Not at all. 7 string baritone, alder body, maple neck thru, ebony board, 24 frets(jumbo), regular pointed headstock, string thru body, EMG 81-7,707 in bridge/middle config, have a 60-7 coming as well, white binding neck/headstock, and the finish is the pink/purple/white/black camo finish, with black hardware.


I personally dont think it was overly expensive for it. It's exactly what i wanted and it came out to be less than what some PRS producation models are. 





Peace

Dan


----------



## 220BX (Mar 12, 2007)

whoa,that's a crap load of guitars. never seen that many together. thanks a lot for sharing those pics dan. plus i wanted to know ,is the ESP custom shop open to everyone unlike LACS?


----------



## dowenprs (Mar 12, 2007)

No problem man. Yep, anyone can order a custom from ESP.


Peace

Dan


----------



## jtm45 (Mar 12, 2007)

dowenprs said:


> Not at all. 7 string baritone, alder body, maple neck thru, ebony board, 24 frets(jumbo), regular pointed headstock, string thru body, EMG 81-7,707 in bridge/middle config, have a 60-7 coming as well, white binding neck/headstock, and the finish is the pink/purple/white/black camo finish, with black hardware.
> I personally dont think it was overly expensive for it. It's exactly what i wanted and it came out to be less than what some PRS production models are.
> Peace
> 
> Dan



Cheers Dan 
So it's gonna' be like Stef's camo one in your pic then ?
Cool!!!!!!!!

Did you order it through an ESP dealer in the U.S. or what ?


----------



## dowenprs (Mar 12, 2007)

Yep, just like his camo one, except mine is going to be 27" scale, his is 25.5" for the camo one. Ya, i ordered it through Drumcityguitarland.

Hopefully i'll be getting it soon...hopefully, haha





Peace

Dan


----------



## Rick (Mar 12, 2007)

Chris said:


> Yay, a paintjob that matches my girlfriend's purse.
> 
> I'll pass.



Yeah, Christine saw it and she said "I want one!"


----------



## Benzesp (Mar 12, 2007)

That 7 string tele thing is freaking RAD!


----------



## Rick (Mar 12, 2007)

Benzesp said:


> That 7 string tele thing is freaking RAD!

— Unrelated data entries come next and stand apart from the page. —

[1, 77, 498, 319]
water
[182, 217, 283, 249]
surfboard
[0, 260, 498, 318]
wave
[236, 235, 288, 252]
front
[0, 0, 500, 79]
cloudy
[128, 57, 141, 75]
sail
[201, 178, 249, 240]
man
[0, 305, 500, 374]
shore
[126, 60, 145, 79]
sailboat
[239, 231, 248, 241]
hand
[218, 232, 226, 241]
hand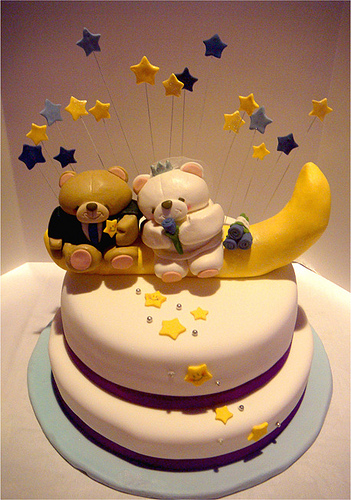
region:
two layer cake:
[22, 263, 335, 499]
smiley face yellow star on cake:
[180, 360, 214, 389]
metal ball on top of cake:
[141, 313, 155, 324]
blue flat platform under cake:
[23, 318, 335, 498]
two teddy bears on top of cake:
[43, 161, 233, 282]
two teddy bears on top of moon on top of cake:
[42, 160, 334, 282]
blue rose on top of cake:
[156, 216, 190, 257]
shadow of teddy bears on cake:
[59, 268, 243, 303]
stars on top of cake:
[8, 20, 338, 233]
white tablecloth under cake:
[1, 255, 347, 493]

Not big on the Tele shape, but my buddy Zach loved it.


----------



## CGord (Mar 12, 2007)

Abso-fuckin-lutely awesome:


----------



## DetunedLoon (Mar 13, 2007)

I love that pink/purple/white/black camo finish! NICE!!!!

Dan, what would you say?........$2500, $3000 price range?


----------



## b3n (Mar 13, 2007)

*gulp*


----------



## JPMDan (Mar 13, 2007)

man Chino is totally letting himself go. don't care for that finish personally. Great vid though.


----------



## dowenprs (Mar 13, 2007)

> Dan, what would you say?........$2500, $3000 price range?




I dont want to say publicly exactly what i paid, but it was more than $3000.





Peace

Dan


----------



## Rick (Mar 13, 2007)

I wonder how many guitars he has now.

Why in the hell is Chino's weight an issue?

_"chinos not fat, hes just got alot of relaxed muscle! "_


----------